GeoreferencedFrequentPatternMining

class geoanalytics.patternMining.GeoreferencedFrequentPatternMining.GeoreferencedFrequentPatternMining(inputFile: str)[source]

Bases: PatternMiner

About this algorithm

Description:

This module implements the FSPGrowth algorithm for discovering georeferenced frequent patterns from spatial transactional datasets. In addition to mining frequent itemsets, this algorithm incorporates spatial neighborhood information, allowing it to capture patterns influenced by the proximity of transactions.

This is particularly useful in applications such as geospatial analysis, environmental monitoring, and urban planning where location-aware pattern mining is essential.

Parameters:
  • inputFile (str): Path to the input transactional database file.
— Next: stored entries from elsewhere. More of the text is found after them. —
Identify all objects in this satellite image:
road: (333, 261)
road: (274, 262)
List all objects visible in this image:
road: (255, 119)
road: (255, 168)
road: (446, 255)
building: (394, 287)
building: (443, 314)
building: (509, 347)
  • nFile (str): Path to the neighborhood file specifying spatial relationships.

Attributes:
  • inputFile (str): The transactional data file provided during object instantiation.

  • miner (FSPGrowth): Instance of the FSPGrowth algorithm from the PAMI library.

Execution methods

Calling from a Python program

from geoanalytics.patternMining import GeoreferencedFrequentPatternMining

miner = GeoreferencedFrequentPatternMining("data/input.txt")

miner.run(minSupport=3, nFile="data/neighbor.txt")

Credits

Written by M. Charan Teja, under the guidance of Professor Rage Uday Kiran.

run(minSupport: int, nFile: str)[source]

Executes the FSPGrowth algorithm to mine georeferenced frequent patterns using spatial relationships.

Parameters:
  • minSupport (int) – Minimum support threshold for frequent itemsets.

  • nFile (str) – Path to the neighborhood file containing spatial proximity information.

Output:

Prints the georeferenced frequent itemsets to the console.